Computer scienceAI is an energy hog. This is what it means for climate change.


As AI has become more integrated into our world, I’ve gotten a lot of questions about the technology’s rising electricity demand. You may have seen the headlines proclaiming that AI uses as much electricity as small countries, that it’ll usher in a fossil-fuel resurgence, and that it’s already challenging the grid.  

So how worried should we be about AI’s electricity demands? Well, it’s complicated. 

Using AI for certain tasks can come with a significant energy price tag. With some powerful AI models, generating an image can require as much energy as charging up your phone, as my colleague Melissa Heikkilä explained in a story from December. Create 1,000 images with a model like Stable Diffusion XL, and you’ve produced as much carbon dioxide as driving just over four miles in a gas-powered car, according to the researchers Melissa spoke to. 

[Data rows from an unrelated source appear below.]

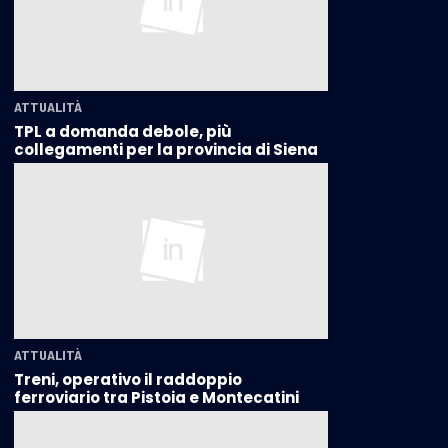
ATTUALITÀ
TPL a domanda debole, più
collegamenti per la provincia di Siena
ATTUALITÀ
Treni, operativo il raddoppio
ferroviario tra Pistoia e Montecatini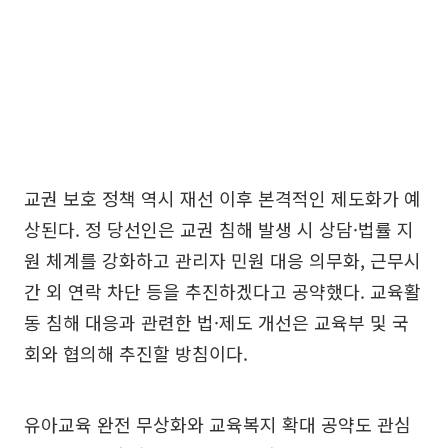
교권 보호 정책 역시 재선 이후 본격적인 제도화가 예
상된다. 정 당선인은 교권 침해 발생 시 상담·법률 지
원 체계를 강화하고 관리자 민원 대응 의무화, 근무시
간 외 연락 차단 등을 추진하겠다고 공약했다. 교육활
동 침해 대응과 관련한 법·제도 개선은 교육부 및 국
회와 협의해 추진할 방침이다.
유아교육 완전 무상화와 교육복지 확대 공약도 관심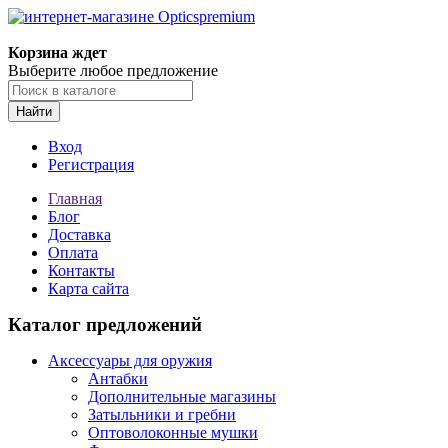
Корзина ждет
Выберите любое предложение
Найти
Вход
Регистрация
Главная
Блог
Доставка
Оплата
Контакты
Карта сайта
Каталог предложений
Аксессуары для оружия
Антабки
Дополнительные магазины
Затыльники и гребни
Оптоволоконные мушки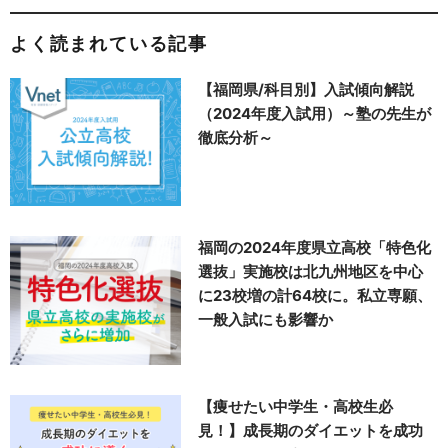
よく読まれている記事
【福岡県/科目別】入試傾向解説
（2024年度入試用）～塾の先生が
徹底分析～
福岡の2024年度県立高校「特色化
選抜」実施校は北九州地区を中心
に23校増の計64校に。私立専願、
一般入試にも影響か
【痩せたい中学生・高校生必
見！】成長期のダイエットを成功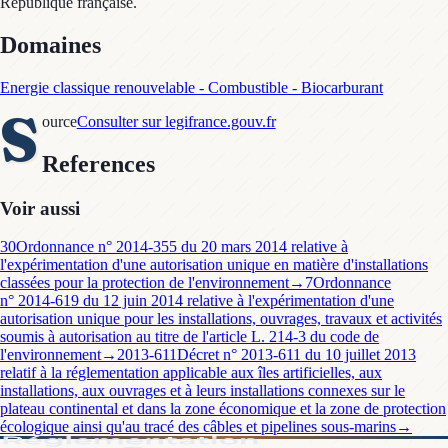
Domaines
Energie classique renouvelable - Combustible - Biocarburant
S
ource
Consulter sur legifrance.gouv.fr
References
Voir aussi
30
Ordonnance n° 2014-355 du 20 mars 2014 relative à
l'expérimentation d'une autorisation unique en matière d'installations
classées pour la protection de l'environnement
→
7
Ordonnance
n° 2014-619 du 12 juin 2014 relative à l'expérimentation d'une
autorisation unique pour les installations, ouvrages, travaux et activités
soumis à autorisation au titre de l'article L. 214-3 du code de
l'environnement
→
2013-611
Décret n° 2013-611 du 10 juillet 2013
relatif à la réglementation applicable aux îles artificielles, aux
installations, aux ouvrages et à leurs installations connexes sur le
plateau continental et dans la zone économique et la zone de protection
écologique ainsi qu'au tracé des câbles et pipelines sous-marins
→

But while generated images are splashy, there are plenty of AI tasks that don’t use as much energy. For example, creating images is thousands of times more energy-intensive than generating text. And using a smaller model that’s tailored to a specific task, rather than a massive, all-purpose generative model, can be dozens of times more efficient. In any case, generative AI models require energy, and we’re using them a lot. 

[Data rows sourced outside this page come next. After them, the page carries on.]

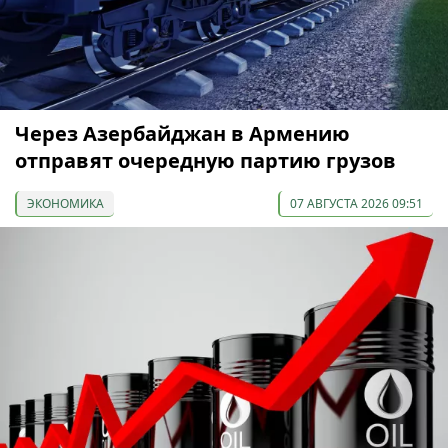
Через Азербайджан в Армению
отправят очередную партию грузов
ЭКОНОМИКА
07 АВГУСТА 2026 09:51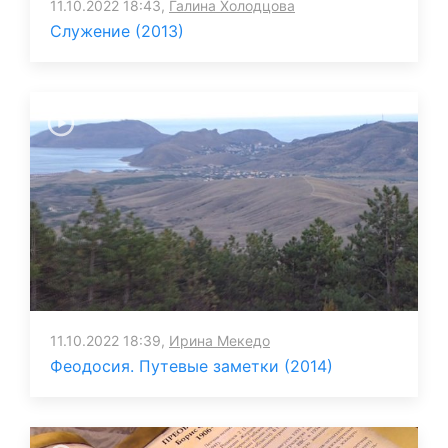
11.10.2022 18:43,
Галина Холодцова
Служение (2013)
11.10.2022 18:39,
Ирина Мекедо
Феодосия. Путевые заметки (2014)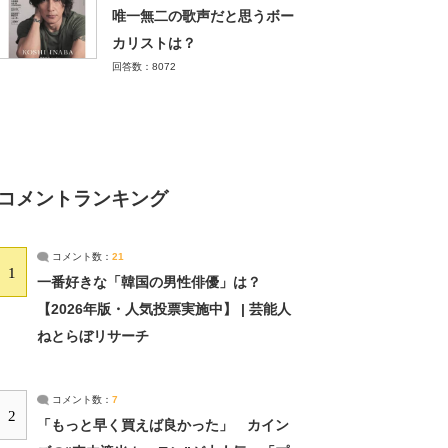
唯一無二の歌声だと思うボー
カリストは？
回答数：8072
コメントランキング
コメント数：
21
1
一番好きな「韓国の男性俳優」は？
【2026年版・人気投票実施中】 | 芸能人
ねとらぼリサーチ
コメント数：
7
2
「もっと早く買えば良かった」 カイン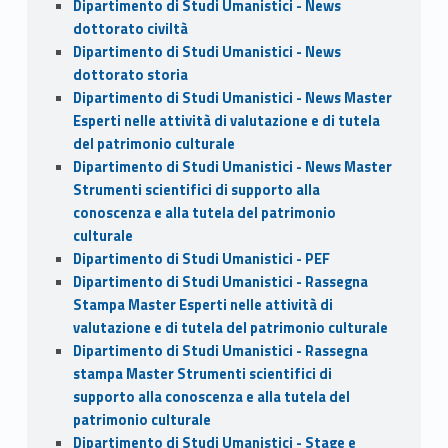
Dipartimento di Studi Umanistici - News
dottorato civiltà
Dipartimento di Studi Umanistici - News
dottorato storia
Dipartimento di Studi Umanistici - News Master
Esperti nelle attività di valutazione e di tutela
del patrimonio culturale
Dipartimento di Studi Umanistici - News Master
Strumenti scientifici di supporto alla
conoscenza e alla tutela del patrimonio
culturale
Dipartimento di Studi Umanistici - PEF
Dipartimento di Studi Umanistici - Rassegna
Stampa Master Esperti nelle attività di
valutazione e di tutela del patrimonio culturale
Dipartimento di Studi Umanistici - Rassegna
stampa Master Strumenti scientifici di
supporto alla conoscenza e alla tutela del
patrimonio culturale
Dipartimento di Studi Umanistici - Stage e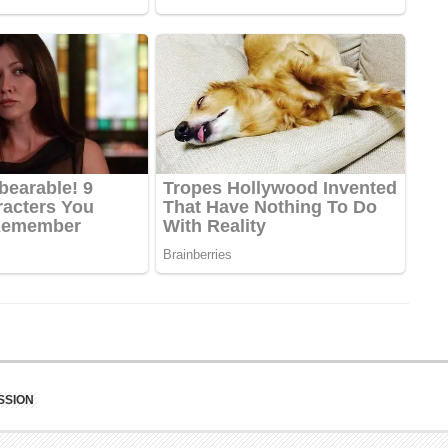
SSION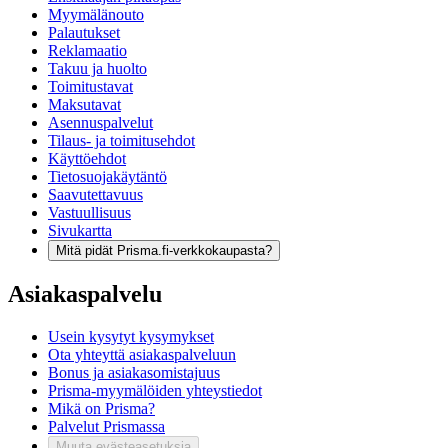
Myymälänouto
Palautukset
Reklamaatio
Takuu ja huolto
Toimitustavat
Maksutavat
Asennuspalvelut
Tilaus- ja toimitusehdot
Käyttöehdot
Tietosuojakäytäntö
Saavutettavuus
Vastuullisuus
Sivukartta
Mitä pidät Prisma.fi-verkkokaupasta?
Asiakaspalvelu
Usein kysytyt kysymykset
Ota yhteyttä asiakaspalveluun
Bonus ja asiakasomistajuus
Prisma-myymälöiden yhteystiedot
Mikä on Prisma?
Palvelut Prismassa
Muuta evästeasetuksia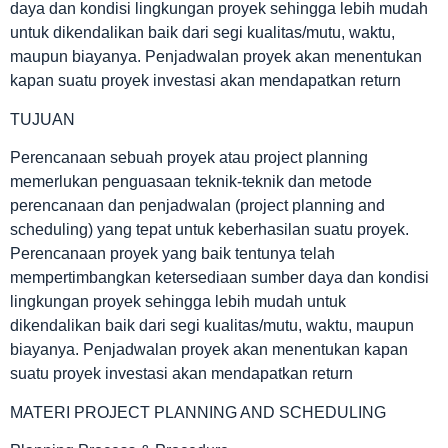
daya dan kondisi lingkungan proyek sehingga lebih mudah
untuk dikendalikan baik dari segi kualitas/mutu, waktu,
maupun biayanya. Penjadwalan proyek akan menentukan
kapan suatu proyek investasi akan mendapatkan return
TUJUAN
Perencanaan sebuah proyek atau project planning
memerlukan penguasaan teknik-teknik dan metode
perencanaan dan penjadwalan (project planning and
scheduling) yang tepat untuk keberhasilan suatu proyek.
Perencanaan proyek yang baik tentunya telah
mempertimbangkan ketersediaan sumber daya dan kondisi
lingkungan proyek sehingga lebih mudah untuk
dikendalikan baik dari segi kualitas/mutu, waktu, maupun
biayanya. Penjadwalan proyek akan menentukan kapan
suatu proyek investasi akan mendapatkan return
MATERI PROJECT PLANNING AND SCHEDULING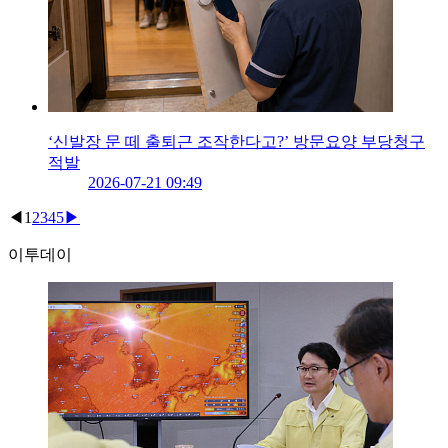
‘신발장 문 떼 출퇴근 조작한다고?’ 방문요양 부당청구
적발
2026-07-21 09:49
◀
1
2
3
4
5
▶
이투데이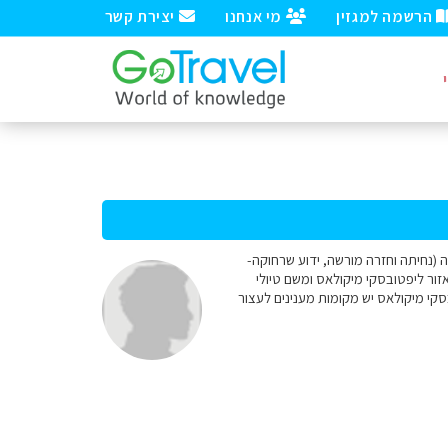
הרשמה למגזין
מי אנחנו
יצירת קשר
באוגוסט להרי הטטרה (נחיתה וחזרה מורשה, ידוע שרחוקה-
זור ליפטובסקי מיקולאס ומשם טיולי
קי מיקולאס יש מקומות מענינים לעצור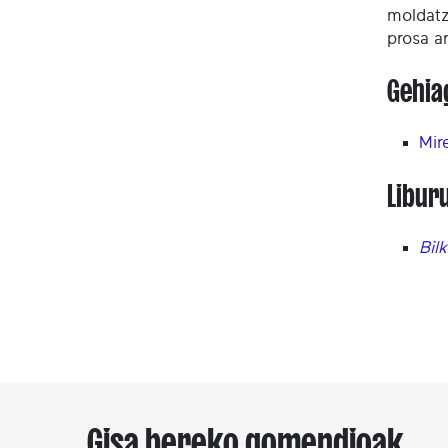
moldatz
prosa a
Gehia
Mir
Libur
Bil
Gisa bereko gomendioak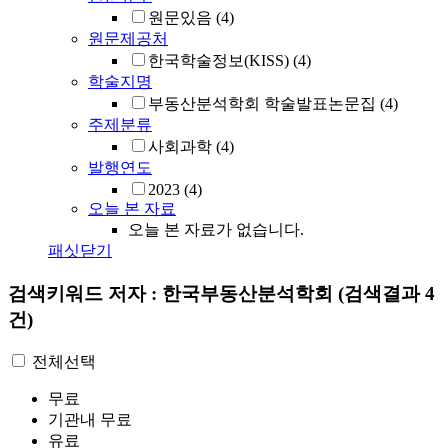
원문있음
(4)
원문제공처
한국학술정보(KISS)
(4)
학술지명
부동산분석학회 학술발표논문집
(4)
주제분류
사회과학
(4)
발행연도
2023
(4)
오늘 본 자료
오늘 본 자료가 없습니다.
패싯닫기
검색키워드
저자 : 한국부동산분석학회
(검색결과 4
건)
전체선택
무료
기관내 무료
유료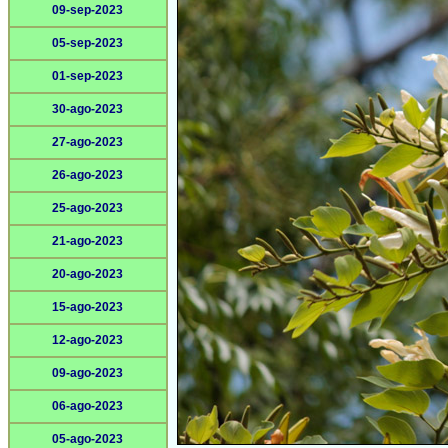
09-sep-2023
05-sep-2023
01-sep-2023
30-ago-2023
27-ago-2023
26-ago-2023
25-ago-2023
21-ago-2023
20-ago-2023
15-ago-2023
12-ago-2023
09-ago-2023
06-ago-2023
05-ago-2023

Electricity consumption from data centers, AI, and cryptocurrency could reach double 2022 levels by 2026, according to projections from the International Energy Agency. Those technologies together made up roughly 2% of global electricity demand in 2022. Note that these numbers aren’t just for AI—it’s tricky to nail down AI’s specific contribution, so keep that in mind when you see predictions about electricity demand from data centers. 

There’s a wide range of uncertainty in the IEA’s projections, depending on factors like how quickly deployment increases and how efficient computing processes get. On the low end, the sector could require about 160 terawatt-hours of additional electricity by 2026. On the higher end, that number might be 590 TWh. As the report puts it, AI, data centers, and cryptocurrency together are likely adding “at least one Sweden or at most one Germany” to global electricity demand. 

In total, the IEA projects, the world will add about 3,500 TWh of electricity demand over that same period—so while computing is certainly part of the demand crunch, it’s far from the whole story. Electric vehicles and the industrial sector will both be bigger sources of growth in electricity demand than data centers in the European Union, for example. 

Still, some big tech companies are suggesting that AI could get in the way of their climate goals. Microsoft pledged four years ago to bring its greenhouse-gas emissions to zero (or even lower) by the end of the decade. But the company’s recent sustainability report shows that instead, emissions are still ticking up, and some executives point to AI as a reason. “In 2020, we unveiled what we called our carbon moonshot. That was before the explosion in artificial intelligence,” Brad Smith, Microsoft’s president, told Bloomberg Green.